The United States Supreme Court ruled, Thursday, that two “Republican-backed ballot restrictions” in the state of Arizona do not violate the Voter Rights Act of 1965, opening the door for voter restriction measures nationwide, and spelling trouble for the Department of Justice’s lawsuit, announced earlier this week, challenging new measures just passed in Georgia.
“The U.S. Supreme Court on Thursday endorsed two Republican-backed ballot restrictions in Arizona that a lower court found had disproportionately burdened Black, Latino, and Native American voters, handing a defeat to voting rights advocates and Democrats who had challenged the measures,” Reuters reported. “The 6-3 ruling, with the court’s conservative justices in the majority, held that the restrictions on early ballot collection by third parties and where absentee ballots may be cast did not violate the Voting Rights Act, a landmark 1965 federal law that prohibits racial discrimination in voting.”
Notably, the “three liberal justices” dissented from the decision, while the court’s six conservative and moderate judges sided with Arizona’s plan to rein in the state’s expansive early and absentee voting rules.
Reuters noted that the ruling comes at a time when Republican governors are pressing for greater voter restrictions, pushing back against liberalizing early and absentee voting rules in many states that greatly expand the period of time in which ballots may be cast ahead of election day, and that liberalize the conditions under which state residents may vote absentee.
“The case involves a 2016 Arizona law that made it a crime to provide another person’s completed early ballot to election officials, with the exception of family members or caregivers. Community activists sometimes engage in ballot collection to facilitate voting and increase voter turnout. Ballot collection is legal in most states, with varying limitations. Republican critics call the practice ‘ballot harvesting,'” per Reuters. “The other restriction at issue was a longstanding Arizona policy that discards ballots cast in-person at a precinct other than the one to which a voter has been assigned. In some places, voters’ precincts are not the closest one to their home.”
Justice Samuel Alito, writing for the majority made clear that, despite these restrictions, voting remained “equally open” to all of Arizona’s eligible and registered voters. “Mere inconvenience,” he said, “cannot be enough to demonstrate” a Constitutional violation.
Alito and the majority declined, however, to create a bright-line rule governing which voter restrictions fell within Constitutional purview.
“[W]e think it prudent to make clear at the beginning that we decline in these cases to announce a test to govern all VRA §2 claims involving rules, like those at issue here, that specify the time, place, or manner for casting ballots,” he wrote.

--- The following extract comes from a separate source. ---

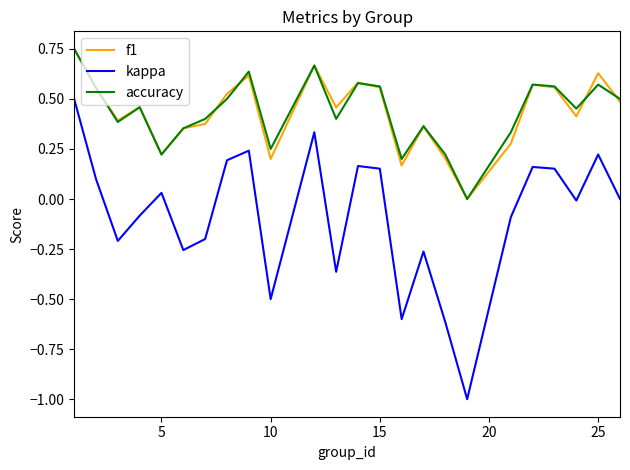

Which series has the widest spread of values?

kappa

The case, however, will likely have consequences for the Department of Justice’s lawsuit in Georgia, which, as the Daily Wire reported, “alleges that recent changes to Georgia’s election laws were enacted with the purpose of denying or abridging the right of black Georgians to vote on account of their race or color in violation of Section 2 of the Voting Rights Act.”
Those laws in Georgia mandate that a voter must be in line to vote by the official poll closing time of 7 pm, and restrict electioneering at the polls. Because those laws do not necessarily abridge the right to vote for eligible and registered Georgia voters, the DOJ’s lawsuit may run afoul of Thursday’s ruling.